Records to process below:

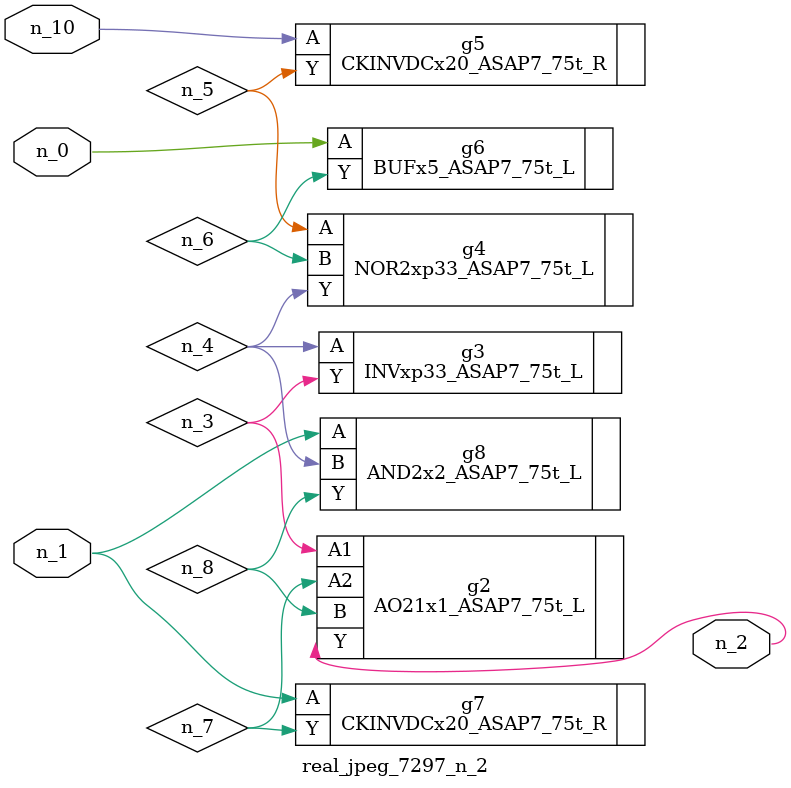
<source format=v>
module real_jpeg_7297_n_2 (n_1, n_10, n_0, n_2);

input n_1;
input n_10;
input n_0;

output n_2;

wire n_5;
wire n_4;
wire n_8;
wire n_6;
wire n_7;
wire n_3;

BUFx5_ASAP7_75t_L g6 ( 
.A(n_0),
.Y(n_6)
);

CKINVDCx20_ASAP7_75t_R g7 ( 
.A(n_1),
.Y(n_7)
);

AND2x2_ASAP7_75t_L g8 ( 
.A(n_1),
.B(n_4),
.Y(n_8)
);

AO21x1_ASAP7_75t_L g2 ( 
.A1(n_3),
.A2(n_7),
.B(n_8),
.Y(n_2)
);

INVxp33_ASAP7_75t_L g3 ( 
.A(n_4),
.Y(n_3)
);

NOR2xp33_ASAP7_75t_L g4 ( 
.A(n_5),
.B(n_6),
.Y(n_4)
);

CKINVDCx20_ASAP7_75t_R g5 ( 
.A(n_10),
.Y(n_5)
);


endmodule
</source>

End of Records to process.

# Task details
Each line in the entries above that includes the string "wire" should be extracted.

# Response to this task
wire n_5;
wire n_4;
wire n_8;
wire n_6;
wire n_7;
wire n_3;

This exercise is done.